I have always considered Barack Obama to be biracial, and I had hoped that his election would help our country move beyond the tired concept of race. Unfortunately, the president is not getting with my program.

Although I knew Obama self-identifies as African American, I was disappointed when I read that that's what he checked on his census form. The federal government, finally heeding the desires of multiracial people to be able to accurately define themselves, had changed the rules in 2000, so he could have also checked white. Or he could have checked "some other race." Instead, Obama went with black alone.

Despite being raised by a white mother and white grandparents, despite have spent most of his childhood in the rainbow state of Hawaii, despite clearly being comfortable in almost any type of crowd (though I suppose Tea Partyers might give him pause), the president apparently considers himself only black. "I self-identify as an African American. That's how I am treated and that's how I am viewed. And I'm proud of it," he has said. But he also argued in his famous speech about race that he could no more disown the Reverend Jeremiah Wright "than I can my white grandmother." With his census choice, he has done precisely that.

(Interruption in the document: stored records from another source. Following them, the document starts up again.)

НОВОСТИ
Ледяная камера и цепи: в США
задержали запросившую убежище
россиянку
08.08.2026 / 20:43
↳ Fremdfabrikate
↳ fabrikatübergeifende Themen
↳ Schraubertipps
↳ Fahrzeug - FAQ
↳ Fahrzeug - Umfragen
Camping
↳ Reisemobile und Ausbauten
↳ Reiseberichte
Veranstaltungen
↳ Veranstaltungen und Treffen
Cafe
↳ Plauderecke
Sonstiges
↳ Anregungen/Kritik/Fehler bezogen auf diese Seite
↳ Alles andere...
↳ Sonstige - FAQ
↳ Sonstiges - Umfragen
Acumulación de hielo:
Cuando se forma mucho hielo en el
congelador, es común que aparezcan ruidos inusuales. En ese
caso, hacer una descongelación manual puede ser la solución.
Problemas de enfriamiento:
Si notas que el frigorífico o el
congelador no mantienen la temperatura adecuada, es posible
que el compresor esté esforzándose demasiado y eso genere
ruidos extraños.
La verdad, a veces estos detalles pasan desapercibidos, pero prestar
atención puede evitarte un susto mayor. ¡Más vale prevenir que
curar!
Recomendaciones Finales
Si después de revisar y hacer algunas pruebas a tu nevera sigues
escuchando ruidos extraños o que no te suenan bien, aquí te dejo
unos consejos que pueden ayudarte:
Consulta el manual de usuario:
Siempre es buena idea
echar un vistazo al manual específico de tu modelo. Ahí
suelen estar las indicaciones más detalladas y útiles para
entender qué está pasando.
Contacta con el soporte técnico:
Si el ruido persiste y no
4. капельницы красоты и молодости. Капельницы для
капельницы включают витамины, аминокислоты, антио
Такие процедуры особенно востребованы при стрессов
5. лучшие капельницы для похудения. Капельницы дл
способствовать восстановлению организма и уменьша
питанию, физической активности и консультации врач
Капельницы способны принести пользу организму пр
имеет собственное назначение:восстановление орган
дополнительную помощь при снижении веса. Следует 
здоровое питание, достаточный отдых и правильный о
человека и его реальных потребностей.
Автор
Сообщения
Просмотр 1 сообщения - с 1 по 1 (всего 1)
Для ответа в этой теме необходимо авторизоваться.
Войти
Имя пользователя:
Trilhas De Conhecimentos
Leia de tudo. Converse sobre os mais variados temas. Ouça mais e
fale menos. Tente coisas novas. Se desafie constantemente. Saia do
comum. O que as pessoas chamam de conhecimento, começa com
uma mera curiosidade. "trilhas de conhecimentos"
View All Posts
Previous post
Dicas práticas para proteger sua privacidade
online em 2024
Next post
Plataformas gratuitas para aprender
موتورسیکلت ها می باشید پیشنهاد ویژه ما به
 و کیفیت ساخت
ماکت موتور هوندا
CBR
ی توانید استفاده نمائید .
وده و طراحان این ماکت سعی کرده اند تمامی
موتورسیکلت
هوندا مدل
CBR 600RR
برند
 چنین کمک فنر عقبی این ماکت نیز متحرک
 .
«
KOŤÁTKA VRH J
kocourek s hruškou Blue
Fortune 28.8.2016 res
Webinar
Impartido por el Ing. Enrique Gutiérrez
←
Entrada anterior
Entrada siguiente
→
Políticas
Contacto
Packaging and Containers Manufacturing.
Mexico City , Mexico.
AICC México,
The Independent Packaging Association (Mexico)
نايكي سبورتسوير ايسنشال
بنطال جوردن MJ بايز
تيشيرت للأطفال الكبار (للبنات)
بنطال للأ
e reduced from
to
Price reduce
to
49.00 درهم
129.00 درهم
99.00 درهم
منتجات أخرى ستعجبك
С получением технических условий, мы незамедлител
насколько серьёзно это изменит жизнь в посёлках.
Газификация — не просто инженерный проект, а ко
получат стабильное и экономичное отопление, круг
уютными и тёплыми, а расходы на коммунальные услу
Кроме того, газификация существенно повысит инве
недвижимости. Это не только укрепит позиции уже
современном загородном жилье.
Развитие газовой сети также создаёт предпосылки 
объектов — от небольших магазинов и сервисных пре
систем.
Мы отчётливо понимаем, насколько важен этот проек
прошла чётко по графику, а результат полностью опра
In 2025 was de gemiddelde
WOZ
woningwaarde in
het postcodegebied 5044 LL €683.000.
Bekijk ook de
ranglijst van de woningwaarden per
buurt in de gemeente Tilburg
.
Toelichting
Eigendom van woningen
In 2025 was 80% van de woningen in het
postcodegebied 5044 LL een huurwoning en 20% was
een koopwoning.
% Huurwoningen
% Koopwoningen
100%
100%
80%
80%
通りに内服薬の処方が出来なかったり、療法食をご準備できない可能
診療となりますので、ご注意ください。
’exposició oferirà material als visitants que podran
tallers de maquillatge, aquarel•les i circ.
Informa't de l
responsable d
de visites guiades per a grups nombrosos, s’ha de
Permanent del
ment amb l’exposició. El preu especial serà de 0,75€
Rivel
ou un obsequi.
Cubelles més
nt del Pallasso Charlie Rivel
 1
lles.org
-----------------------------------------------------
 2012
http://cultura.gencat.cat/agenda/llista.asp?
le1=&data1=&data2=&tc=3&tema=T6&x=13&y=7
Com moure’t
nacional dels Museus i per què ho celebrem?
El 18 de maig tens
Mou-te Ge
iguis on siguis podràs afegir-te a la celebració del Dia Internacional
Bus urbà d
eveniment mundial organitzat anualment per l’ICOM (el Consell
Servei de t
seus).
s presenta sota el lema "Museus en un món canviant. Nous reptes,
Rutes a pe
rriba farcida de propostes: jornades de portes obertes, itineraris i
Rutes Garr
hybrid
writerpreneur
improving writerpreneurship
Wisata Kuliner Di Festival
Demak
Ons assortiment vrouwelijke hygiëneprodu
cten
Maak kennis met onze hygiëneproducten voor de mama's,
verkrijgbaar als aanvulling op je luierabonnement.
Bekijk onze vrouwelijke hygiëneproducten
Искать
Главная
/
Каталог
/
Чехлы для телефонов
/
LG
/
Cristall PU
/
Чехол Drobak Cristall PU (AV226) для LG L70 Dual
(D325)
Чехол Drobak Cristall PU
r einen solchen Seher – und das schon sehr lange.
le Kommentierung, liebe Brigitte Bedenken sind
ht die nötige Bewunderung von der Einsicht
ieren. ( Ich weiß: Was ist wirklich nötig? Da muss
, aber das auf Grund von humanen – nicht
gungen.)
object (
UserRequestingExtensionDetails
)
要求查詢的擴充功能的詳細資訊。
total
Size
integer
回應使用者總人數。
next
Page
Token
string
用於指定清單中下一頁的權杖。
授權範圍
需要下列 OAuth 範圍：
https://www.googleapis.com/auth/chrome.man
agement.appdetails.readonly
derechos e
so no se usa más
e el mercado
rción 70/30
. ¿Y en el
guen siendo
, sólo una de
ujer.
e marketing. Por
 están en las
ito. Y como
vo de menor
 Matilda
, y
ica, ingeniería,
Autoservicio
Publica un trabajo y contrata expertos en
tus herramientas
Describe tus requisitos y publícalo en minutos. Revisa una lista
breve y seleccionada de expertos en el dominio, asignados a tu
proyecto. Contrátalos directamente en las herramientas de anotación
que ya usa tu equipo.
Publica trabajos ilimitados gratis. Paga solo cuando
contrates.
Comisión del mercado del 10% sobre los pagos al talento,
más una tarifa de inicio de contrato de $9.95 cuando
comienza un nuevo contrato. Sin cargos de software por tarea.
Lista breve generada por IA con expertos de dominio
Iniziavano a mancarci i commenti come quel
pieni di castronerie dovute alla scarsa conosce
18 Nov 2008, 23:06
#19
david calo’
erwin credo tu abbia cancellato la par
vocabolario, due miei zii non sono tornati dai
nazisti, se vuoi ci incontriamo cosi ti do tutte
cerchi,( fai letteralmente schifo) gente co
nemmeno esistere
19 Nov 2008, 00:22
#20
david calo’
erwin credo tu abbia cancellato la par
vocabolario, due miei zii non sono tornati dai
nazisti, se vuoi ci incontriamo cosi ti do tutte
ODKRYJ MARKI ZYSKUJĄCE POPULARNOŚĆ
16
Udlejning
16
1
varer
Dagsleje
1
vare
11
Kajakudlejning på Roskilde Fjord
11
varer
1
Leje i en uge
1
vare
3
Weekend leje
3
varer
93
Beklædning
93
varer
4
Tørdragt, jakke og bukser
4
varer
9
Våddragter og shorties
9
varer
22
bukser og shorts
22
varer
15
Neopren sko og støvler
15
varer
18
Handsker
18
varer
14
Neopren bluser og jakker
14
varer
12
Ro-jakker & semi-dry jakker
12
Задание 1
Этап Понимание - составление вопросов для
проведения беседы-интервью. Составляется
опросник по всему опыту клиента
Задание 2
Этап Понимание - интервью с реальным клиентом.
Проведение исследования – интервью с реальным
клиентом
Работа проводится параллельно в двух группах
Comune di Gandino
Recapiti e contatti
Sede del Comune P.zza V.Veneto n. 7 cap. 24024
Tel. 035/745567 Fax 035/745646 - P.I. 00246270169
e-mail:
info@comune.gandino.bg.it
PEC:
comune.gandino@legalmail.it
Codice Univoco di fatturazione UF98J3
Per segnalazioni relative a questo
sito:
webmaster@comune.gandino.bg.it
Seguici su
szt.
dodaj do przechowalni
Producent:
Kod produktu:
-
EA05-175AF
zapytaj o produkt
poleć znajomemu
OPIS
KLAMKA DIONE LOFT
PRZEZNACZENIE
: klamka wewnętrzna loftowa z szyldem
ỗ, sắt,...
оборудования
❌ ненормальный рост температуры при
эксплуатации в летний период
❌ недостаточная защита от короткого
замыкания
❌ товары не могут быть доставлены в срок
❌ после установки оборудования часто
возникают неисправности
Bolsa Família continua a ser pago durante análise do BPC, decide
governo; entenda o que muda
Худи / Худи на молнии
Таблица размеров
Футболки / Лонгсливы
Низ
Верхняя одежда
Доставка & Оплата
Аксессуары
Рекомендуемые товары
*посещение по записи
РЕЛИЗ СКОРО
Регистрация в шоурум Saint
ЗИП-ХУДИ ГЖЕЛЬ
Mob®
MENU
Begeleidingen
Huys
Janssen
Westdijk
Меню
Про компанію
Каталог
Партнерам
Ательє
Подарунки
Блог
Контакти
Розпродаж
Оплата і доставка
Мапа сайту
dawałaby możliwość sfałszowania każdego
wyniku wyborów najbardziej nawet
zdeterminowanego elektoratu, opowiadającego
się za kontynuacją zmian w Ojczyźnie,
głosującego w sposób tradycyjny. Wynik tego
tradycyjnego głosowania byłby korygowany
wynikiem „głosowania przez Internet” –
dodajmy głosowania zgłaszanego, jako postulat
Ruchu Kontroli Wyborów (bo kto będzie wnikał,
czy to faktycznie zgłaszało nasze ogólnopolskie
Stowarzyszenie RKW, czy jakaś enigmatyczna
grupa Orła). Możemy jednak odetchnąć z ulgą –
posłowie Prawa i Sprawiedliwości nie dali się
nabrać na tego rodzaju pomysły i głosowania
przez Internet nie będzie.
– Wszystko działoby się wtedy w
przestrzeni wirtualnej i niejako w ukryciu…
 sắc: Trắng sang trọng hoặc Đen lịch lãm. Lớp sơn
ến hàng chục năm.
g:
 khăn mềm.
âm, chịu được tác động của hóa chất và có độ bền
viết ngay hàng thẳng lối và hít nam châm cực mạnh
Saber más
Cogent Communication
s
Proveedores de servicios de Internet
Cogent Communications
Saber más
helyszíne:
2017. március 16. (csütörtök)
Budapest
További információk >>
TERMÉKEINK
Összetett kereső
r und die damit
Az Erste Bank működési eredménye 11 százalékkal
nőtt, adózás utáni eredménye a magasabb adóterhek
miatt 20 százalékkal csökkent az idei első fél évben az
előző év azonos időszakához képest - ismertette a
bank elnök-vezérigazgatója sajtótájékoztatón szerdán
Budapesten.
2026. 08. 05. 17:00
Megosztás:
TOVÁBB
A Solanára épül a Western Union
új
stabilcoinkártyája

I am the mother of biracial children (Asian/Caucasian) and believe that multiracial people need to be accepted and acknowledged — even celebrated. The president's choice disappoints me, and it seems somewhat disingenuous. Obama, who has also referred to himself as a "mutt," made a big deal during the 2008 campaign of being able to relate to Hawaiians and Midwesterners, Harvard grads and salespeople, blacks, whites, Latinos, whatever — precisely because of his "unconventional" background and multicultural exposure. On the census, however, he has effectively said that when it counts, he is black.